*** Opening of SELECTED TEXT ***
- Italian theatrical release poster by Renato Casaro
- Directed by: Castellano & Pipolo
- Written by: Castellano & Pipolo
- Produced by: Mario Cecchi Gori Vittorio Cecchi Gori
- Starring: Adriano Celentano; Enrico Montesano; Diego Abatantuono; Carlo Verdone; Eleonora Giorgi;
- Cinematography: Danilo Desideri
- Edited by: Antonio Siciliano
- Music by: Armando Trovajoli
- Production company: Intercapital
- Distributed by: Cinema International Corporation
- Release date: 1982;
- Running time: 114 min
- Country: Italy
- Language: Italian

= Grand Hotel Excelsior =

1982 film by Castellano & Pipolo

Grand Hotel Excelsior is a 1982 Italian comedy film directed by Castellano & Pipolo. The film was a commercial success, being the best grossing film in the season 1982/83 at the Italian box office.
*** Close of SELECTED TEXT ***
*** Opening of EXTRACTED ENTRIES ***
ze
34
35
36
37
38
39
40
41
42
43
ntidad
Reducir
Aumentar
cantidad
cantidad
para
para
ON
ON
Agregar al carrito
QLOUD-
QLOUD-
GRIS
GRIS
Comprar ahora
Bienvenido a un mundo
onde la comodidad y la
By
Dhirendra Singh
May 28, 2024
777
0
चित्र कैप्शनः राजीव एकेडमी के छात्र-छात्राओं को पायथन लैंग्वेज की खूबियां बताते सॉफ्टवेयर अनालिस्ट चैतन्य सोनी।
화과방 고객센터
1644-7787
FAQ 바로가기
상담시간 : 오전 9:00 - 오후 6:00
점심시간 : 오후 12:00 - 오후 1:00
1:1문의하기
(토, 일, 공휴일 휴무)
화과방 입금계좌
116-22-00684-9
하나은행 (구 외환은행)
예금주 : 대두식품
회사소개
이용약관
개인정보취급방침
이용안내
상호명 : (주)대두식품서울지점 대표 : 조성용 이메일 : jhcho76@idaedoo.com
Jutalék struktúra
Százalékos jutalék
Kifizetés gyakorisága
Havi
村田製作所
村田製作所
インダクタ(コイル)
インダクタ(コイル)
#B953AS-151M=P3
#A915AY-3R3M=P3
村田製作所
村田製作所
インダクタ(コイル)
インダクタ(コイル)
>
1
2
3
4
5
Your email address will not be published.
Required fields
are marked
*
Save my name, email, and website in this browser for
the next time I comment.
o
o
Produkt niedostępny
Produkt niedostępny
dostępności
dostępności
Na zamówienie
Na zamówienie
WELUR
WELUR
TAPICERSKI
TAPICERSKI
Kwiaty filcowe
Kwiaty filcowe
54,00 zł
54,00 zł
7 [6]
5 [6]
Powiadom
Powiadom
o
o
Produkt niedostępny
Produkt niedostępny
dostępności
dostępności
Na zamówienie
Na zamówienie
*** Close of EXTRACTED ENTRIES ***
• [WHAT THE TASK ASKS] Decide whether each statement agrees with the Grand Hotel Excelsior text: (a) the music for the film was by Armando Trovajoli; (b) the film runs longer than two hours; (c) the film earned more than any other film at the Italian box office in the 1982/83 season. For each, answer yes or no and quote the deciding words from the text verbatim.

• [ANSWER FOR THIS EXERCISE]
(a) Yes: "Music by: Armando Trovajoli"
(b) No: "Running time: 114 min"
(c) Yes: "being the best grossing film in the season 1982/83 at the Italian box office"